I was almost at the police station. My phone vibrated in my bag and I saw my younger brother’s name flashed on the caller ID.
“Hey, big sis, I have been expecting your call since. Is it that you didn’t see the chicken in the freezer?” he blurted excitedly.
“What chicken? Where?”
“I was at your place while you were at work. Mummy gave me a cock to bring to you. I figured you might not like it alive. I slaughtered it, dress it, and kept it in your freezer.”
“Wait. Don’t tell me you left a bloodstained knife on my dining table?”
“Gosh! I’m so sorry. I had slaughtered it at the sink and was still holding the knife when my phone trang on the dining table. I guess I dropped the knife, picked my phone, and went back to the kitchen to receive the call. I didn’t remember the knife again.
You won’t believe I mopped the trail of blood, but didn’t remember to pick the knife,” he said. “I am sorry, big sister.”
I recalled that my family had my other spare keys.
My stomach rolled, awash with the wave of relief that had hit me. I was too stiffed by my emotions to convey in words my relief. “I will call you back,” I said weakly as I ended the call. I didn’t know whether to laugh or cry.

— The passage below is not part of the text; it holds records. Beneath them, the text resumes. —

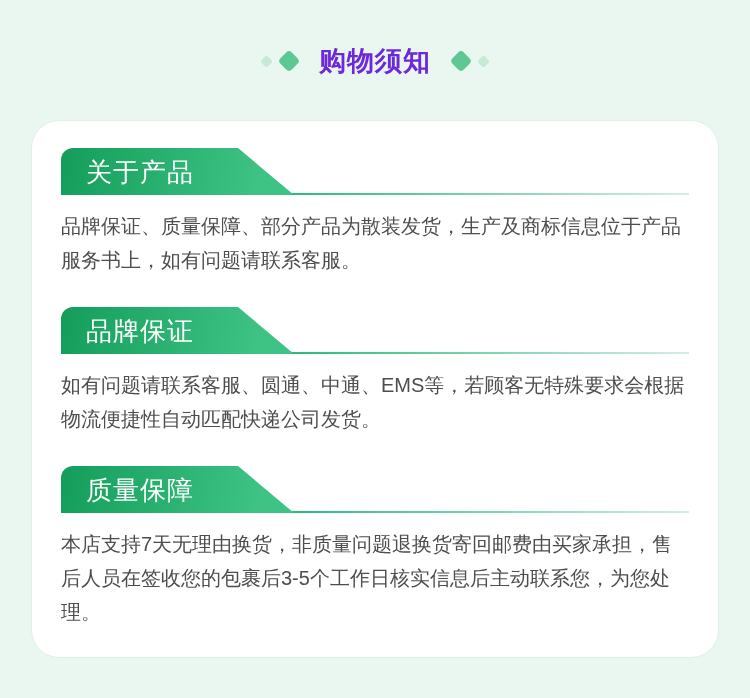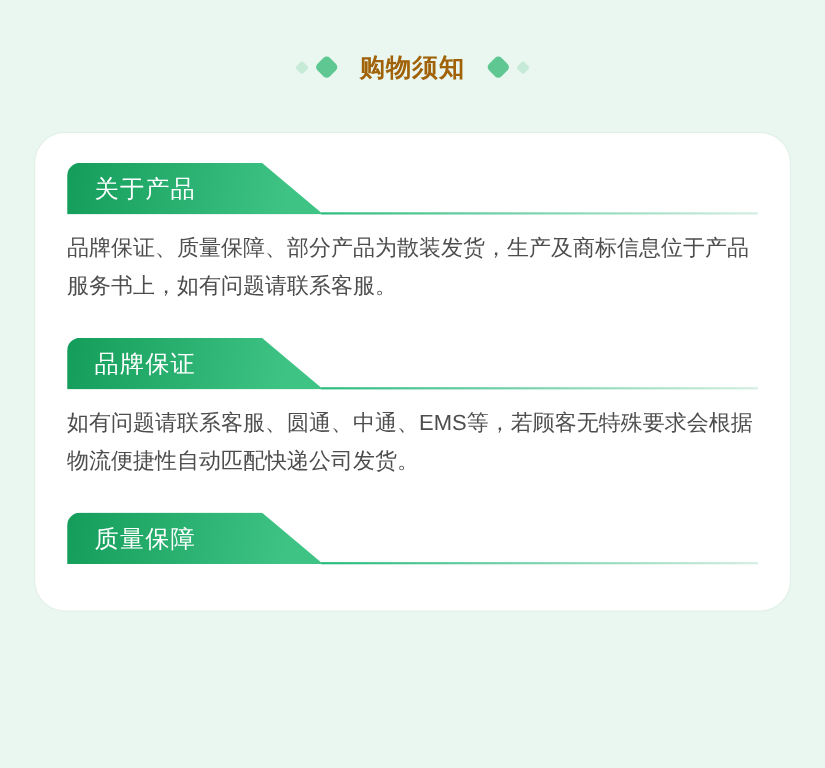--- a/index.html
+++ b/index.html
@@ -26,10 +26,10 @@
   }
   .page-title {
     margin: 4px 16px;
-    font-size: 23px;
+    font-size: 27px;
     line-height: 38px;
     font-weight: bold;
-    color: #a16207;
+    color: #6d28d9;
     letter-spacing: 1px;
   }
   .diamond {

I resolved I wouldn’t tell anyone what had happened that evening. That would be my little secret. I couldn’t bear the embarrassment if someone got to know how I almost nailed an innocent man because of his past.
I took a taxi back home.
Boma and I now have a foundation where we visit prisons to help those wrongly convicted and have habilitated a lot of young people who had gone to prison and back and had nothing to fall back to. We have also been helping young people shun cultism and other social vices.
My husband might be an ex-con, but marrying him was one of the best decisions I have ever made in life, and will do it over and over again.